WHAT NEEDS TO BE DONE> In this material, which lines include the string "subtitle"? Show them.

PROVIDED MATERIAL>
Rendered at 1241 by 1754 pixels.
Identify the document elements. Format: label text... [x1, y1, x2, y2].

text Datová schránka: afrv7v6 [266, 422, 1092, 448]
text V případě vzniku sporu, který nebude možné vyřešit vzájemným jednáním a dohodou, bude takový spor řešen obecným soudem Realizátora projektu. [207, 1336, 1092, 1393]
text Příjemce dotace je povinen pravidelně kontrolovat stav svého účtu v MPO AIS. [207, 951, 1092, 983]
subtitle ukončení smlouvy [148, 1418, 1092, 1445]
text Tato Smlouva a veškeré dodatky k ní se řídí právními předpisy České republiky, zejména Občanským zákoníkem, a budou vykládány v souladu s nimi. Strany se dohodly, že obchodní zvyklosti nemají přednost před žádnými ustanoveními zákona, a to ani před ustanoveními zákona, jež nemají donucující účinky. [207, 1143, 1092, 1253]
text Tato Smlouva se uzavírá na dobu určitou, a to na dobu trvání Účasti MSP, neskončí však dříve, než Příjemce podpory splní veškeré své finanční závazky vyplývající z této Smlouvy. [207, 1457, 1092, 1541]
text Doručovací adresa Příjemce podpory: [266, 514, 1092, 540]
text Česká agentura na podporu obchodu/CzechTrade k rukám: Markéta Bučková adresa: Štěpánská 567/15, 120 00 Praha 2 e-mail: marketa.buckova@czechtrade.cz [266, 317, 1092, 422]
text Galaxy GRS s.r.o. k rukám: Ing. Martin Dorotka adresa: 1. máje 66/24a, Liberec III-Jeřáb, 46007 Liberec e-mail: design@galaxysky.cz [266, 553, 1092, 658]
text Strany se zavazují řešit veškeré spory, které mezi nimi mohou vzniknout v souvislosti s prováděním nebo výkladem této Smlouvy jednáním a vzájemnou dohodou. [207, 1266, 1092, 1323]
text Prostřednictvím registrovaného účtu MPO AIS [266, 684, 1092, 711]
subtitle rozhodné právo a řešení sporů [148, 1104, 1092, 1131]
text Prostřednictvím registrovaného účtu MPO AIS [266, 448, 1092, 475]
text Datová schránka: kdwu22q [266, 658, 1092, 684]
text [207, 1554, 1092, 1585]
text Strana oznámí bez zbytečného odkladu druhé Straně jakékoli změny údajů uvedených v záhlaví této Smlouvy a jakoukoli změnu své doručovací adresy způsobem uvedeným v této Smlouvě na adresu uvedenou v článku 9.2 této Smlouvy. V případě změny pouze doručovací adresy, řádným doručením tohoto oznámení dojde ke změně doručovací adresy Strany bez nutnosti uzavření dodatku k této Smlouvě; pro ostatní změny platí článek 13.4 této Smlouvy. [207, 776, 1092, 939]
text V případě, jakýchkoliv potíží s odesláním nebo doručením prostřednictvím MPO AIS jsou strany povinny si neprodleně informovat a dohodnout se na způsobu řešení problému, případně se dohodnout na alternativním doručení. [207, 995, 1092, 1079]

ANSWER SPACE>
subtitle ukončení smlouvy [148, 1418, 1092, 1445]
subtitle rozhodné právo a řešení sporů [148, 1104, 1092, 1131]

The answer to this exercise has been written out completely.